Getting into Death and other stories by Thomas Disch: Tom Disch’s range as a writer was fairly breathtaking. He wrote in pretty much every genre imaginable, producing fine work in every case, including children’s books (The Brave Little Toaster). Part of the American ‘New Wave’ of science-fiction writers in the 1960’s, he never stopped branching out — and he started branching out pretty early. This collection of Disch short stories from the 1970’s shows off the writer at his wide-ranging best. The title story and several others have no fantastic elements at all, while other stories range from the darkly humorous rewriting of myth (“Apollo”) to sad but weirdly funny ecodisaster (“The Birds”).
All the stories are standouts, though some stories stand out more than others (ha ha). The title story gives one a dying novelist who can’t really be said to have connected with anyone in her life, though her friends and children continue to attempt to connect with her (or believe they already have). “Getting into Death” ends in a thoroughly humane and human manner, though not in any way that one will see coming. “The Planet Arcadia” reads like a demolition of any number of standard science-fiction tropes (First Contact chief among them), its poisonous satire accentuated by the distancing effect of the elevated diction. “Slaves” reads like J.D. Salinger transplanted to the late 1960’s college scene; “Yes” reminds one of the short stories of Kurt Vonnegut and Philip K. Dick.

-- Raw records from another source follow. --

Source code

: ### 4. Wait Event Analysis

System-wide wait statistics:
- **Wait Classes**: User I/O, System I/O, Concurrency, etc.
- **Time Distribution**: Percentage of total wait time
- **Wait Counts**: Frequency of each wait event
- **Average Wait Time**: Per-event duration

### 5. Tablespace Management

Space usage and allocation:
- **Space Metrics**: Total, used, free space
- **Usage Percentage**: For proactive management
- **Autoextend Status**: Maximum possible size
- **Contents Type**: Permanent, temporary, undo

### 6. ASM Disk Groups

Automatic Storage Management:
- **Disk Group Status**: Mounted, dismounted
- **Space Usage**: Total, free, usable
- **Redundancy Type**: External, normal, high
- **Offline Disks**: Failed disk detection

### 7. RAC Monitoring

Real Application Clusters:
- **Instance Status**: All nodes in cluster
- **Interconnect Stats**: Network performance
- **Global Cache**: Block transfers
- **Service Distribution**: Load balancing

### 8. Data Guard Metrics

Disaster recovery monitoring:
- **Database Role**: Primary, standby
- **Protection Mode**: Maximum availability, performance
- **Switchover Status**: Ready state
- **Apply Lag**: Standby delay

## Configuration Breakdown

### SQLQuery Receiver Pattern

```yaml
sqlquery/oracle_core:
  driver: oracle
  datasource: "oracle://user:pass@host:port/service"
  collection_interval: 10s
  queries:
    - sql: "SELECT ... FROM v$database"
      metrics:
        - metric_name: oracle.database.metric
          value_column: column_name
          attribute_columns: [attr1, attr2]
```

At least two of the stories could be seen as horror fiction. “Let Us Quickly Hasten to the Gate of Ivory” uses a basic situation we see in another Disch short story — “Descending”, not collected here. Quite simply, what happens when one can’t find one’s way out of what is supposed to be a finite space, in this case the graveyard where a brother and sister have gone to lay flowers at their parents’ grave. It’s a dandy and deceptively tricky story. Frankly, I have no idea what’s really going on. “The Alien Shore”, a novella of perhaps 15,000 words, is the masterpiece of the collection, a subtle and ultimately really disturbing tale of alienation, failure and the nature of reality. It’s also a Grade-A mindfuck. This is pretty much as good as a collection of short stories gets. Highly recommended.
The Businessman: A Tale of Terror by Thomas Disch (1984): Disch produced a quartet of novels in the 1980’s and eary 1990’s that were marketed as horror (they’ll return to print in August 2010, so mark your calendar). The Businessman was first, set at the dawn of the Reagan era. In it, the businessman of the title murders his wife Gisele and gets away with it until her ghost finally frees itself from its grave and begins trying to torment him.
Is it horror? Well, sort of. Horror elements abound (ghosts, a murderous husband, seances, ouija boards, psychic readings and a demonic possessing entity chief among them), as do horrific moments. However, so too do lyric moments, meditations on life and death, domestic comedy, farce, and the tragicomic presence of the ghost of the (real) poet John Berryman, who wanders the Earth as a ghost still bearing the injuries of his successful suicide, dying for a stiff drink or three.
Disch’s book review columns for Twilight Zone magazine in the early 1980’s repeatedly demonstrated that Disch had no time for certain horror-genre tropes (or most writers, for that matter — Disch was an entertaining reviewer, but he was also a quintessential Mr. Grumpypants). The novel certainly takes the piss out of a lot of things — ghosts and seances chief among them — while managing to horrify at points even as it satirizes. For instance, stupid people make the best conduits for spiritual communication, we discover, while the purgatorial dyslexia inflicted upon Berryman’s ghost makes his communications as seances pretty much completely nonsensical.
The most striking creation here is the afterlife, or at least the small portion of it that we see. See, there’s what amounts to a greeting area, complete with recovery rooms where newly dead souls get used to their material deadness. The whole thing depends pretty much on the expectations of the dead person and the other souls he or she is dealing with, so that when Gisele’s staunchly middle-American, middle-class Catholic mother arrives in first stage of the afterlife, she pretty much sees it as a cross between a hospital and a hotel. Some souls move rapidly on to the less corporeally oriented levels of heaven; some stick around in the waiting area for awhile; some are doomed to roam the Earth for one reason or another. Jesus makes a cameo, wearing a Salvation Army officer’s uniform, flying in a dirigible. The gateway to heaven rests inside a potholder. It is, all in all, a wild and genre-busting ride. Highly recommended.